§ What this task involves
Reproduce verbatim the stretch of the records below from the line containing "kingdom: Animalia" through the end of the records, with both ends included. Omit the pictures from your answer.

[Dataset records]
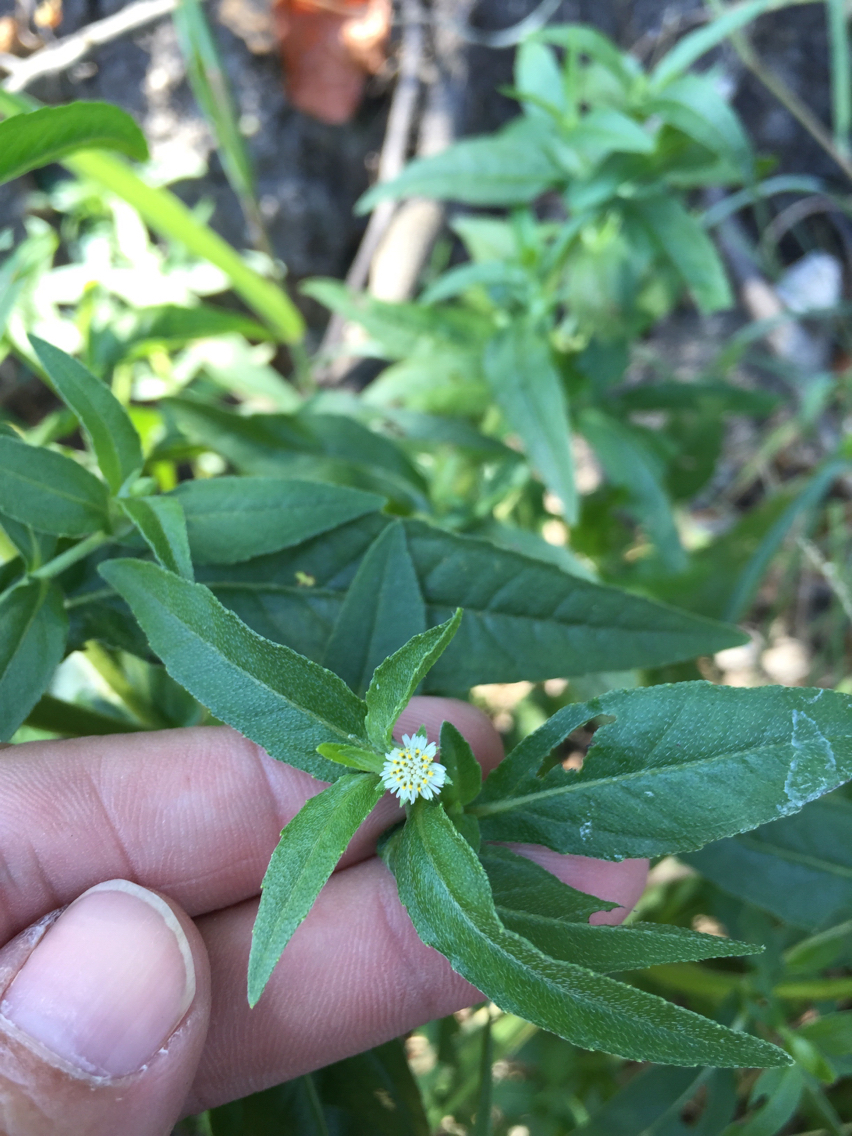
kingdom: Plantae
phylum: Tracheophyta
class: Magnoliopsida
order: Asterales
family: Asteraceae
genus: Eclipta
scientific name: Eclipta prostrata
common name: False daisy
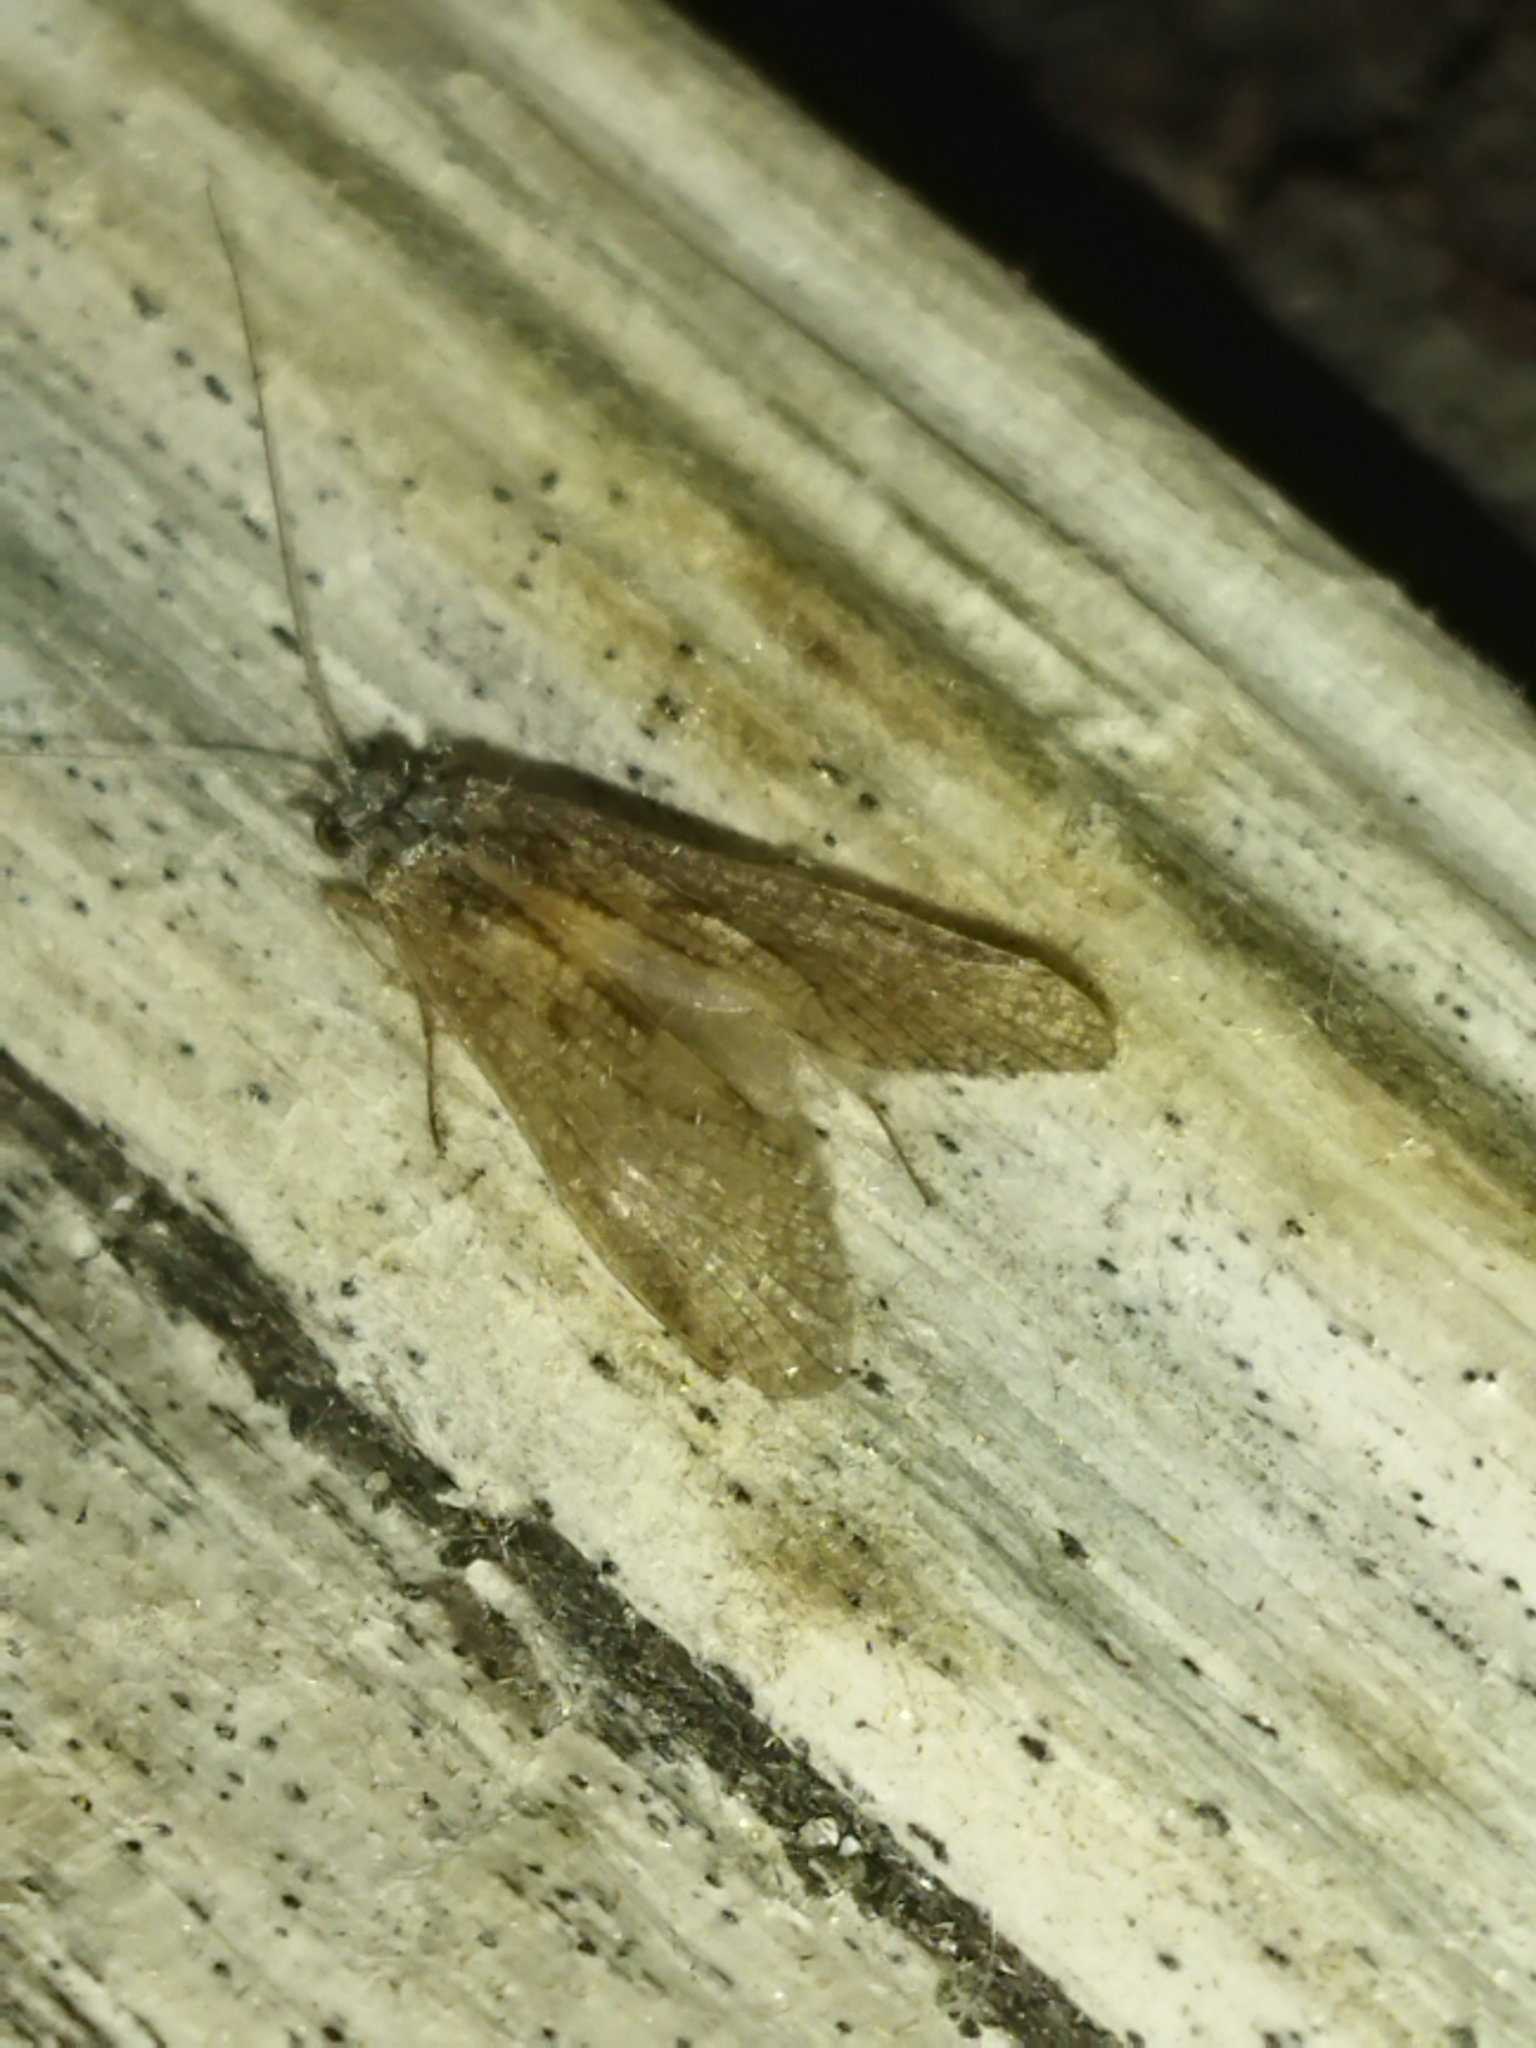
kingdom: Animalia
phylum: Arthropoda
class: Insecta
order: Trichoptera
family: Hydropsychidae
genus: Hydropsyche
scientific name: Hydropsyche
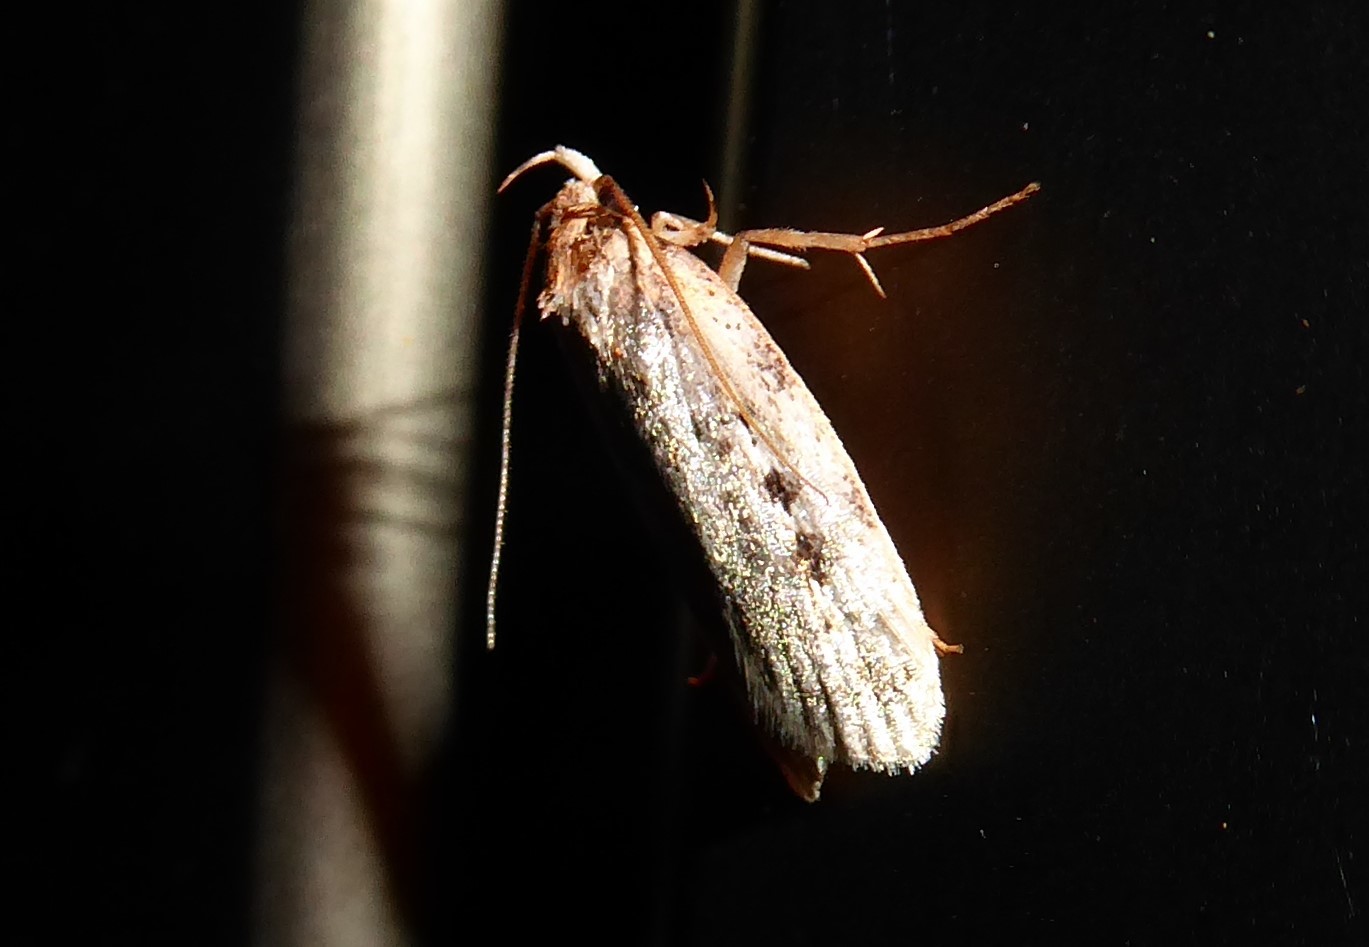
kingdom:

§ Solution to this problem
kingdom: Animalia
phylum: Arthropoda
class: Insecta
order: Trichoptera
family: Hydropsychidae
genus: Hydropsyche
scientific name: Hydropsyche
kingdom:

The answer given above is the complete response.